[EXERCISE INPUT — start]
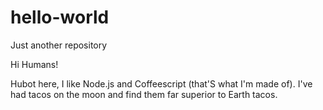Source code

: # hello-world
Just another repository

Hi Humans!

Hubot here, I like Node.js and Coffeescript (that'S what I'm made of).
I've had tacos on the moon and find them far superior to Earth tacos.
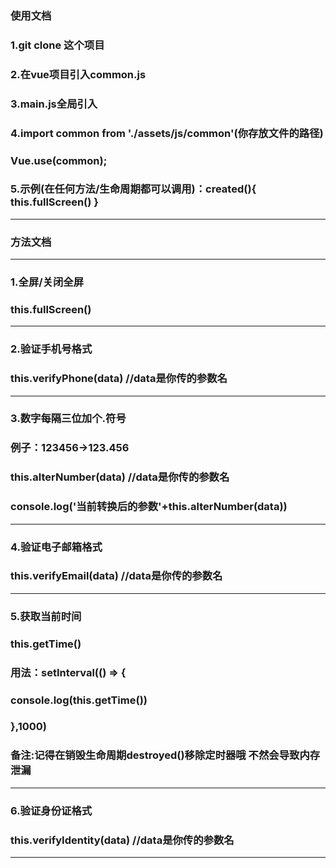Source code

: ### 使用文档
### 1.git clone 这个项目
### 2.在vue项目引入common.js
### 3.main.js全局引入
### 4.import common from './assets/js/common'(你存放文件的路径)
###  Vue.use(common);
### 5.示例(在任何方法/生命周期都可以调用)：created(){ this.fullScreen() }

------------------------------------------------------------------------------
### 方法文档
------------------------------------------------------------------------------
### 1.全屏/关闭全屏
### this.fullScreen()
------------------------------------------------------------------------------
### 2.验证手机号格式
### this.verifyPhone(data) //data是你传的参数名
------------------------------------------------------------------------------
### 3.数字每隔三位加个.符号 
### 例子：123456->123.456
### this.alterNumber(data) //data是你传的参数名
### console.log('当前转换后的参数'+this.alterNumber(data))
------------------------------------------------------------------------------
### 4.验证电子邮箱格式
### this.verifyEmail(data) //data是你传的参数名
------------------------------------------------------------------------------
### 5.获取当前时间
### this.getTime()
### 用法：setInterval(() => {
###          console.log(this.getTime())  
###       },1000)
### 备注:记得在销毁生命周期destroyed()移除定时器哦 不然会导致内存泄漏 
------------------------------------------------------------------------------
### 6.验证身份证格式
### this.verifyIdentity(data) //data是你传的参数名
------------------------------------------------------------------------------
[EXERCISE INPUT — finish]
[EXERCISE INPUT — start]
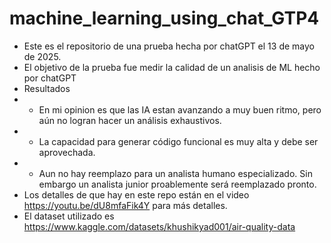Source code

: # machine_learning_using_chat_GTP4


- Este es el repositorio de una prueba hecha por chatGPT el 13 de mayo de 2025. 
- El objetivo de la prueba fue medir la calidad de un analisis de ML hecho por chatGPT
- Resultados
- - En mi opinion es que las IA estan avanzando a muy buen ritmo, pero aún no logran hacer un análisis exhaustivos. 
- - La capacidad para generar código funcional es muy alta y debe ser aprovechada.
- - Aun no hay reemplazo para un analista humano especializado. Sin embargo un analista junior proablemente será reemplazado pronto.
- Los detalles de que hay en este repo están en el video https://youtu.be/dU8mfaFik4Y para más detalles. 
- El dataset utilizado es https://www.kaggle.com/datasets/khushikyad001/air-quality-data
[EXERCISE INPUT — finish]
EXERCISE INSTRUCTIONS: Only the lines above from the line containing "- - Aun no hay" through the line containing "- El dataset" should be retyped, exactly and with both ends included.

TASK SOLUTION:
- - Aun no hay reemplazo para un analista humano especializado. Sin embargo un analista junior proablemente será reemplazado pronto.
- Los detalles de que hay en este repo están en el video https://youtu.be/dU8mfaFik4Y para más detalles. 
- El dataset utilizado es https://www.kaggle.com/datasets/khushikyad001/air-quality-data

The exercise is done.